Traditionally, parents have had to choose between the two, he said, which is especially problematic for families where one of the parents is religious, the other secular; it’s also problematic for parents who want a pluralistic education for their children.
Tova Avihai-Kremer, Keshet’s elementary school principal, believes the school succeeds “because everyone on the staff cares deeply about religion and finding a meaningful way to experience Jewish values and life by making it come alive and making it relevant.”
The school is based on the belief that no one way of practicing Judaism is better or worse than any other — a downright radical concept for many Israelis.

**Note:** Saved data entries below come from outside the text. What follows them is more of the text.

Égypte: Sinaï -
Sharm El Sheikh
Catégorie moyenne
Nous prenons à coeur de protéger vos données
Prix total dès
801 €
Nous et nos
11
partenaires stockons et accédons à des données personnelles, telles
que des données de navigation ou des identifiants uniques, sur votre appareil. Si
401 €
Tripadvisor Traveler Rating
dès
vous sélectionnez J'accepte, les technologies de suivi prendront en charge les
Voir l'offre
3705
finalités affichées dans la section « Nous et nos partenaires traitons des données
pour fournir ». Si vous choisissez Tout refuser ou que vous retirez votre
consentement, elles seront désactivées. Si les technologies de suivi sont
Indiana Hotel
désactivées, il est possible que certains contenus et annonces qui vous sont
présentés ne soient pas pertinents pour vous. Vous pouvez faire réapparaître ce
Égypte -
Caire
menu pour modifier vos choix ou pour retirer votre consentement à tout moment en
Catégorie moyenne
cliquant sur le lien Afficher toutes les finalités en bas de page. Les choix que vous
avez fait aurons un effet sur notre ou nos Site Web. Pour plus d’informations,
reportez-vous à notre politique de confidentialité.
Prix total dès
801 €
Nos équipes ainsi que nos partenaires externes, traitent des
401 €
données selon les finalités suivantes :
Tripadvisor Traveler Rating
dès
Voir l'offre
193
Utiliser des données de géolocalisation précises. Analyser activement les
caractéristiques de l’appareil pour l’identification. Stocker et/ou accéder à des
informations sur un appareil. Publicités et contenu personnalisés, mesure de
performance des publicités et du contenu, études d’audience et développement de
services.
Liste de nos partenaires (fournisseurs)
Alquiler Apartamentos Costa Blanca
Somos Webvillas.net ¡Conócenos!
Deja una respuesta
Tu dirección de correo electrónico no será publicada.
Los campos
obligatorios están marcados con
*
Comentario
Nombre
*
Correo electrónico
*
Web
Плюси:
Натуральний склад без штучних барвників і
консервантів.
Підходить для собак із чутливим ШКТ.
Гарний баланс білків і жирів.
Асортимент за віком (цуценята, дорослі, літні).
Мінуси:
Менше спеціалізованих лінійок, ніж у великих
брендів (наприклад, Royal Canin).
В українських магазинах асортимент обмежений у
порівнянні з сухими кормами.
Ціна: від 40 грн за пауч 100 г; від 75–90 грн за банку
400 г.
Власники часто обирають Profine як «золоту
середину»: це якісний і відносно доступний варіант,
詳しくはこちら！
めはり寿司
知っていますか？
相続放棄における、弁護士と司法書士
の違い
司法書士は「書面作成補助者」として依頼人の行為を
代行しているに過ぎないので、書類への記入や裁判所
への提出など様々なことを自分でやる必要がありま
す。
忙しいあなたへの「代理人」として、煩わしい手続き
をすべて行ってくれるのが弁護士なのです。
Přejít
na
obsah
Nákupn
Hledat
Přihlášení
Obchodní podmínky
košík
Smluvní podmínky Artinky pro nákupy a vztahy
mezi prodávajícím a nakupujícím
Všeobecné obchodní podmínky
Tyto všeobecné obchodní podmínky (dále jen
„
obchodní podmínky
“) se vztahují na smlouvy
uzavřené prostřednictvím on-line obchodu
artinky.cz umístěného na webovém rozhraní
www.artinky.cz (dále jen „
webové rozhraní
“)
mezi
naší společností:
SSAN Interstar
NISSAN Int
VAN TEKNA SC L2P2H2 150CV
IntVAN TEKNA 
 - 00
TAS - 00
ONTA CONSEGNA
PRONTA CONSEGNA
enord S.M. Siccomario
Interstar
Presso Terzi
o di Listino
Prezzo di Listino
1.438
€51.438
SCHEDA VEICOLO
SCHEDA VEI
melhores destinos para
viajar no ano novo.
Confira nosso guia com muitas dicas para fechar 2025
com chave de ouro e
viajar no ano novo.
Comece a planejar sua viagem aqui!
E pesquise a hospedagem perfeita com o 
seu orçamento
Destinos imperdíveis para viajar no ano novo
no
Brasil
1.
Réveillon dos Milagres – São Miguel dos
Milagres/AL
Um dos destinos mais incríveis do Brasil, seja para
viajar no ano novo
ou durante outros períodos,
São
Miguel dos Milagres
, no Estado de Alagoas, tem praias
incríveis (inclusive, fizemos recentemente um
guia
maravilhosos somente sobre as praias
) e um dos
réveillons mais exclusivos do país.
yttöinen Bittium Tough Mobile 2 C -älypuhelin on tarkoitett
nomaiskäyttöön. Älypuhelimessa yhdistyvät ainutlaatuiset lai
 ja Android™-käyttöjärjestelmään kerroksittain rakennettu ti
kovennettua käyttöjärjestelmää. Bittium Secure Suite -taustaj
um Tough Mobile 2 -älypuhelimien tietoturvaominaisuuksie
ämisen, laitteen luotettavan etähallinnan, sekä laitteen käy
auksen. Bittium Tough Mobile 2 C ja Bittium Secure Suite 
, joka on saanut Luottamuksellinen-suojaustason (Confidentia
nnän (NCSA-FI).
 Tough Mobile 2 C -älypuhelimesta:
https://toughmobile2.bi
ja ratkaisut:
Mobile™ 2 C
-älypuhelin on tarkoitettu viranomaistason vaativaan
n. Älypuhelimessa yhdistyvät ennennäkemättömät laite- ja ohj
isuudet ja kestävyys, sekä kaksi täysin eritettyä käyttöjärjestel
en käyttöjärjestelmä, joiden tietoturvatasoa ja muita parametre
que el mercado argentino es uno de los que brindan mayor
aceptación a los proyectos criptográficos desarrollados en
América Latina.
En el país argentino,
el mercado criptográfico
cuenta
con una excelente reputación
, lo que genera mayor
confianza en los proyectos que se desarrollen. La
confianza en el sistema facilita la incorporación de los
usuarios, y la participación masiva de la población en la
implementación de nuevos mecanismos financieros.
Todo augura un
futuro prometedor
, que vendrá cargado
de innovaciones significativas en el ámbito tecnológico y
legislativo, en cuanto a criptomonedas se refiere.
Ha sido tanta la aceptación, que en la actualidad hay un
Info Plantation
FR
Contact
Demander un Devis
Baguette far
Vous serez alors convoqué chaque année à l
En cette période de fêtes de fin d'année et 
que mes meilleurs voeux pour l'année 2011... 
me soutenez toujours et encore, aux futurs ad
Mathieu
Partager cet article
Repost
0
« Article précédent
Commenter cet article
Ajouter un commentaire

When I asked how religious and secular kids can study Judaism together, Snir explained that each grade has two classes, one headed by a religious homeroom teacher, the other headed by a secular homeroom teacher. Though religious and secular kids study in both classes, the religious kids (and a few secular ones) join the religious teacher for morning prayers while the secular kids participate in discussions about Jewish identity. When the Orthodox kids are engaged in Torah study, the secular kids study the same text from a non-Orthodox perspective.
By the older grades the religious students continue to pray separately, but join with secular students for just about everything else.
As it turned out, the day I visited, all the second graders were preparing for their “Misibat Chumash,” a ceremony where students receive their own Bibles. I watched as the children — some girls dressed in skirts, others in pants; some boys with kippot, others without — practiced their songs. Later that day, they would be joined by beaming parents and grandparents.
Snir explained that for Keshet to thrive, “we need to convince parents their kids are in a safe place where they will be able to maintain their identity,” and that tends to be a bigger challenge with religious families who are accustomed to religious schools with a religious atmosphere.
At religious schools, parents don’t have to worry about immodest clothing or a secular child bringing and sharing non-kosher food to school against Keshet school policy.
Although the majority of secular students don’t socialize with religious kids on Shabbat, it can be awkward when it happens.
Ofer Gordon, one of the religious students (he transferred from an Orthodox school to Keshet in seventh grade because he wanted to meet new people) admitted “it can be hard when my secular friends go out and I stay home.”
But when I asked Gordon whether he wants to join his friends for a Friday night movie or a Saturday day at the beach, he said, “No. I like to spend Shabbat with my family.”
Ella Gal said it’s been fascinating to learn with and become friends with religious students.
“In my house, Shabbat is watching TV. With my religious friends, it’s reading a book and going to synagogue,“ she said.
She said she enjoys visiting religious friends on Shabbat and has started saying Kiddush in her own home because it symbolizes family time.
“You learn to respect the other,” she told me.
“Respect” is the word most often heard at Keshet.
Snir, who is secular but married to a religious woman, recalled the time a religious student asked him to write the words “B’ezrat Hashem,” “With God’s Help,” at the top of the blackboard, as is done in religious schools.
“I took me a few seconds to formulate an answer,” Snir said with a grin. “Should I respect the student and write the words or ask the student to respect my decision not to?”
In the end, Snir wrote the words “With God’s Help, We Are All Responsible,” a way of merging respect for religion with human responsibility.
The students’ shared sense of responsibility came to the fore when another student’s father died suddenly in a parachuting accident. Both secular and religious students asked and received permission to join the student for mourning prayers at the shiva house.
“Everyone felt comfortable. They had the tools,” said Snir, “and it was the right thing to do.”